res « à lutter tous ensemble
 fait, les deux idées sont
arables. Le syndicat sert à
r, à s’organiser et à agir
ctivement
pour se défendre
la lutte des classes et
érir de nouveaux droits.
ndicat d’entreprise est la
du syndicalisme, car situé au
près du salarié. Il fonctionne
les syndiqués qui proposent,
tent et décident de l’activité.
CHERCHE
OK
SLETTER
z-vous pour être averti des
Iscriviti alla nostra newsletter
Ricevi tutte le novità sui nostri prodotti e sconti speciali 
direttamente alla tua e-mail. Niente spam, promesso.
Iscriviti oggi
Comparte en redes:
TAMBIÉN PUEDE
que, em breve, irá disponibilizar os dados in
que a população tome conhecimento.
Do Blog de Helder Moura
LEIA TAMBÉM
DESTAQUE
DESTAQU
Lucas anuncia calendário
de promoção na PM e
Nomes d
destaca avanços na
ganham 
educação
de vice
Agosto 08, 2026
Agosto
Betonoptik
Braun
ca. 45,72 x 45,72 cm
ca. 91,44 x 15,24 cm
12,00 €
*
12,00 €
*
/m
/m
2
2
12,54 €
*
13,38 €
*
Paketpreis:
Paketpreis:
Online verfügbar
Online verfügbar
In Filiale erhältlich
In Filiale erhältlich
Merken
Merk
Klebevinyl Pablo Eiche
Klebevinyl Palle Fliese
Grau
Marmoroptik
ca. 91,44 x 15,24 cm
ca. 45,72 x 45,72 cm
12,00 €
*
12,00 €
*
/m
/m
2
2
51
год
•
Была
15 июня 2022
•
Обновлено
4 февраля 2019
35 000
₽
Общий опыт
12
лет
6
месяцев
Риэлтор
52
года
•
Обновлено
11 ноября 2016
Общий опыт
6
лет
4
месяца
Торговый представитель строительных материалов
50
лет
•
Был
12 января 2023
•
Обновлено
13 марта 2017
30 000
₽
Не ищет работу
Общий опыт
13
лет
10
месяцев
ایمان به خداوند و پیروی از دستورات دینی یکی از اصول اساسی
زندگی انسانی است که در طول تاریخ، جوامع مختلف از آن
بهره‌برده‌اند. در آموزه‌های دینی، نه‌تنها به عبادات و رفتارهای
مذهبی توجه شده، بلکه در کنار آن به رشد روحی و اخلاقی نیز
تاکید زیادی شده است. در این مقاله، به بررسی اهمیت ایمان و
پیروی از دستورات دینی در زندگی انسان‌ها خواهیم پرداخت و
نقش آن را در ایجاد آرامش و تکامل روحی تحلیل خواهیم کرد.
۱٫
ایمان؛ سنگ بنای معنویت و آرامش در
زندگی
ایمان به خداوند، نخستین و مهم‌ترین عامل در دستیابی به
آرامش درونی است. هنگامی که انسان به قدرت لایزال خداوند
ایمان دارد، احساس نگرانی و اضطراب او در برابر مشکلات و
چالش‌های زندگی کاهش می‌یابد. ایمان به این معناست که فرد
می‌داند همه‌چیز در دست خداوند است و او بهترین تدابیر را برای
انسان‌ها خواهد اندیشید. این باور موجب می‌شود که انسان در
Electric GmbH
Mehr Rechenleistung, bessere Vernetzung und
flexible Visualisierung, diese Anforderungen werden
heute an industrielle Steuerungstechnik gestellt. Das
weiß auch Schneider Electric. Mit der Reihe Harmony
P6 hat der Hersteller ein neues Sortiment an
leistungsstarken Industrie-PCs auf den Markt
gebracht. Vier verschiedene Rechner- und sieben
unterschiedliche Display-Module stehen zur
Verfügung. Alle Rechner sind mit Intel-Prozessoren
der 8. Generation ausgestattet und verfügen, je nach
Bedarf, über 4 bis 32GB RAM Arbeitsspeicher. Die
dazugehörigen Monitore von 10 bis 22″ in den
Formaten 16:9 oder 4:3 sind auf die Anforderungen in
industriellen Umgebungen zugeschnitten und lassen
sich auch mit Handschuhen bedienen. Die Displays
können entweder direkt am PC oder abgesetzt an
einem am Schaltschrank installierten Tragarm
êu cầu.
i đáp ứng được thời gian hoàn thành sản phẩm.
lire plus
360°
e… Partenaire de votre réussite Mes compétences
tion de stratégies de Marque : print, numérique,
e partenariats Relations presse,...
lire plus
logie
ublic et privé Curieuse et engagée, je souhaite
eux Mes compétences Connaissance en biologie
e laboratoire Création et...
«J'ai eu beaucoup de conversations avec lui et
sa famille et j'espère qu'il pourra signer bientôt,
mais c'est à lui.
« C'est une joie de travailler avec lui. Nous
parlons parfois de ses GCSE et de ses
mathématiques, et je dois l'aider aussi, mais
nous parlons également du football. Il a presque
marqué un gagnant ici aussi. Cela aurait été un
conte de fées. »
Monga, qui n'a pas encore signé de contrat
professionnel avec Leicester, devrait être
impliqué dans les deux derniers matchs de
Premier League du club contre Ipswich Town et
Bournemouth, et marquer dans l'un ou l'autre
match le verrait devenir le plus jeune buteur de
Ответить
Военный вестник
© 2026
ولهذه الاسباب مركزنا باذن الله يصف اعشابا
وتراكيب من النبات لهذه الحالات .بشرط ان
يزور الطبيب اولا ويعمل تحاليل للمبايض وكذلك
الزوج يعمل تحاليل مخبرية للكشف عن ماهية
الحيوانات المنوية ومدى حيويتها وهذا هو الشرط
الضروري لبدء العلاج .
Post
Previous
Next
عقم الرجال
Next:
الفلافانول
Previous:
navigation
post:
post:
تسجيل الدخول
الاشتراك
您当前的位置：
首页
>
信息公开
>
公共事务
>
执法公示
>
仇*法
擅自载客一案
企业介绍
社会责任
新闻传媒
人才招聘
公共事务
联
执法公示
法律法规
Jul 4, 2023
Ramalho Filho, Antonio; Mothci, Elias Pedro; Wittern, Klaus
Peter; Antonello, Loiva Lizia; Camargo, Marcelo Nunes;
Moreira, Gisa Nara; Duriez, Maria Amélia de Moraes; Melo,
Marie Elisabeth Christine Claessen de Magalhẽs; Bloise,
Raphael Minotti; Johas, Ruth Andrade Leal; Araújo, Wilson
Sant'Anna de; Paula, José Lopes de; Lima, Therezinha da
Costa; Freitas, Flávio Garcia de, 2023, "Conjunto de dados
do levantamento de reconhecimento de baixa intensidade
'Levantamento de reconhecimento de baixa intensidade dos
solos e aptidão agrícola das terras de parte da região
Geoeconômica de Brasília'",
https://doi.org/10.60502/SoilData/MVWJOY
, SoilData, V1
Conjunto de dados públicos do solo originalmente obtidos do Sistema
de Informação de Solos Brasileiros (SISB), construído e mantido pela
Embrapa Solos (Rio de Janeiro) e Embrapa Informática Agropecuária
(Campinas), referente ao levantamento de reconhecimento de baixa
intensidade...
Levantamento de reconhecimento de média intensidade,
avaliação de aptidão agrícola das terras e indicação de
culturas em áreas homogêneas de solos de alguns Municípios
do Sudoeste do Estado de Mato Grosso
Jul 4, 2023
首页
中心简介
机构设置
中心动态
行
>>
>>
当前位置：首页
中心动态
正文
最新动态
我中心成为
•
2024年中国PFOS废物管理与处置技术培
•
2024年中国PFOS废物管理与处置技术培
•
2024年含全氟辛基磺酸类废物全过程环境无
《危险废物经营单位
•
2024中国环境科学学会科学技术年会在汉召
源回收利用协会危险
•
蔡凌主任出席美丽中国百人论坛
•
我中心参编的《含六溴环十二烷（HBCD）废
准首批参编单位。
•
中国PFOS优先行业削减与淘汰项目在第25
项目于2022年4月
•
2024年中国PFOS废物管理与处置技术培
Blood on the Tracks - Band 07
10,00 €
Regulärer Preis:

# Request
Starting with the first line of the entries and going on through the line with "مذهبی توجه شده،", write those lines out again, swapping "Paketpreis" for "Gesamtpreis" and leaving everything else unchanged.

# Reply
res « à lutter tous ensemble
 fait, les deux idées sont
arables. Le syndicat sert à
r, à s’organiser et à agir
ctivement
pour se défendre
la lutte des classes et
érir de nouveaux droits.
ndicat d’entreprise est la
du syndicalisme, car situé au
près du salarié. Il fonctionne
les syndiqués qui proposent,
tent et décident de l’activité.
CHERCHE
OK
SLETTER
z-vous pour être averti des
Iscriviti alla nostra newsletter
Ricevi tutte le novità sui nostri prodotti e sconti speciali 
direttamente alla tua e-mail. Niente spam, promesso.
Iscriviti oggi
Comparte en redes:
TAMBIÉN PUEDE
que, em breve, irá disponibilizar os dados in
que a população tome conhecimento.
Do Blog de Helder Moura
LEIA TAMBÉM
DESTAQUE
DESTAQU
Lucas anuncia calendário
de promoção na PM e
Nomes d
destaca avanços na
ganham 
educação
de vice
Agosto 08, 2026
Agosto
Betonoptik
Braun
ca. 45,72 x 45,72 cm
ca. 91,44 x 15,24 cm
12,00 €
*
12,00 €
*
/m
/m
2
2
12,54 €
*
13,38 €
*
Gesamtpreis:
Gesamtpreis:
Online verfügbar
Online verfügbar
In Filiale erhältlich
In Filiale erhältlich
Merken
Merk
Klebevinyl Pablo Eiche
Klebevinyl Palle Fliese
Grau
Marmoroptik
ca. 91,44 x 15,24 cm
ca. 45,72 x 45,72 cm
12,00 €
*
12,00 €
*
/m
/m
2
2
51
год
•
Была
15 июня 2022
•
Обновлено
4 февраля 2019
35 000
₽
Общий опыт
12
лет
6
месяцев
Риэлтор
52
года
•
Обновлено
11 ноября 2016
Общий опыт
6
лет
4
месяца
Торговый представитель строительных материалов
50
лет
•
Был
12 января 2023
•
Обновлено
13 марта 2017
30 000
₽
Не ищет работу
Общий опыт
13
лет
10
месяцев
ایمان به خداوند و پیروی از دستورات دینی یکی از اصول اساسی
زندگی انسانی است که در طول تاریخ، جوامع مختلف از آن
بهره‌برده‌اند. در آموزه‌های دینی، نه‌تنها به عبادات و رفتارهای
مذهبی توجه شده، بلکه در کنار آن به رشد روحی و اخلاقی نیز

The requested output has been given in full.